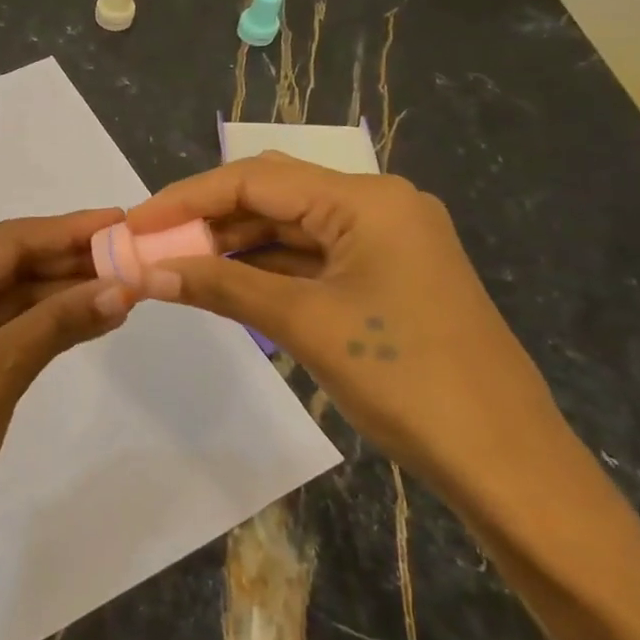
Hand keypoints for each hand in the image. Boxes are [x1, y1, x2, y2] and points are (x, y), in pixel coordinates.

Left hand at [0, 208, 133, 639]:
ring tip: (125, 286)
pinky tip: (92, 320)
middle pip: (9, 267)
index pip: (6, 241)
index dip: (66, 229)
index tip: (120, 221)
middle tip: (132, 255)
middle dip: (69, 261)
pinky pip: (9, 334)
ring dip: (63, 294)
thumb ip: (58, 322)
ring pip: (13, 301)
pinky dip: (48, 327)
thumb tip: (121, 287)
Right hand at [124, 152, 549, 490]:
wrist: (505, 460)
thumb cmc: (404, 379)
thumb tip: (148, 272)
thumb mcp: (304, 324)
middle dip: (208, 219)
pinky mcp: (387, 275)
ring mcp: (386, 241)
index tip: (134, 224)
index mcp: (365, 199)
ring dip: (235, 245)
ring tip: (176, 266)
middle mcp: (377, 205)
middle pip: (274, 196)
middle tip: (151, 247)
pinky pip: (313, 258)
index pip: (255, 179)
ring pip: (292, 228)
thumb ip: (223, 286)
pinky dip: (267, 268)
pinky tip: (226, 283)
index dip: (187, 198)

· · · · ·

TASK GOAL —
Look back at the data above. Transcribe exactly the lines starting at the line that contains "index dip: (66, 229)" and ending at the line that contains "middle tip: (151, 247)".

SOLUTION —
index dip: (66, 229)
index tip: (120, 221)
middle tip: (132, 255)
middle dip: (69, 261)
pinky pip: (9, 334)
ring dip: (63, 294)
thumb ip: (58, 322)
ring pip: (13, 301)
pinky dip: (48, 327)
thumb tip: (121, 287)
Right hand at [124, 152, 549, 490]:
wrist: (505, 460)
thumb cmc: (404, 379)
thumb tip: (148, 272)
thumb mcp: (304, 324)
middle dip: (208, 219)
pinky mcp: (387, 275)
ring mcp: (386, 241)
index tip: (134, 224)
index mcp: (365, 199)
ring dip: (235, 245)
ring tip: (176, 266)
middle mcp: (377, 205)
middle pip: (274, 196)
middle tip: (151, 247)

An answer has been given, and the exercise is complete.